My model is a GMM with covariates predicting class membership & within-class intercepts/slopes. I am currently running this model using one imputed dataset to obtain starting values as input for a full TYPE=IMPUTATION analysis. I have decreased the mconvergence and logcriterion options and provided starting values, but this did not resolve the warning.
Does the warning mostly have implications for the accuracy of SE estimates, or should I be concerned about the accuracy of the beta estimates also? Specifically, given I am not interested in directly interpreting the output but only wish to export the beta estimates as starting values, is it safe to ignore the saddle point message?

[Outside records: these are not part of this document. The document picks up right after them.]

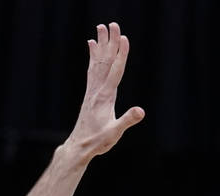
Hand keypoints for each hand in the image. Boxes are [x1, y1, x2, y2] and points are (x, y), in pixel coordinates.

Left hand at [65, 22, 144, 157]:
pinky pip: (92, 70)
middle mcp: (97, 90)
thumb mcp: (114, 133)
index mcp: (105, 97)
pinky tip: (92, 45)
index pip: (115, 71)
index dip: (120, 54)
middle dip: (110, 42)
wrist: (79, 146)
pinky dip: (93, 56)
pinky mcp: (90, 93)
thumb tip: (141, 111)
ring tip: (101, 27)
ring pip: (98, 62)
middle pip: (105, 61)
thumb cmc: (97, 141)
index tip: (123, 38)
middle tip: (112, 24)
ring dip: (101, 44)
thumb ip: (127, 121)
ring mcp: (92, 90)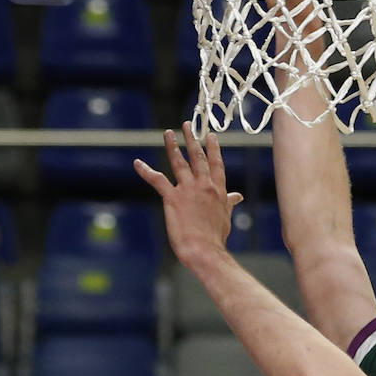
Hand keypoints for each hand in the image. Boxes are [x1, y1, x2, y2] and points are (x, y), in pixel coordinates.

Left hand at [133, 123, 242, 266]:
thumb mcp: (226, 217)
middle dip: (192, 139)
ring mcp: (188, 190)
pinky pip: (157, 180)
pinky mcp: (172, 198)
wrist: (205, 250)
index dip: (213, 148)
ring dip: (173, 146)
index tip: (210, 136)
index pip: (216, 164)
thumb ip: (228, 202)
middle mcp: (204, 186)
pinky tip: (137, 163)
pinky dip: (146, 171)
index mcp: (218, 190)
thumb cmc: (216, 237)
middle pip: (198, 157)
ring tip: (168, 133)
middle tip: (187, 125)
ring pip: (179, 162)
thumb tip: (238, 196)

Yes, the warning mostly has implications for the accuracy of SE estimates, not the parameter estimates.
This message occurs (1) when the likelihood is relatively flat (the data-model combination offers little information on what the parameter estimates should be), perhaps due to an over-parameterized model, and/or (2) when the numerical precision is low, for instance when not using enough points of integration. It is often accompanied with negative logL changes seen in TECH8. Solutions include a sharper convergence like
mconv = 0.000001;
or more integration points, or simplification of the model.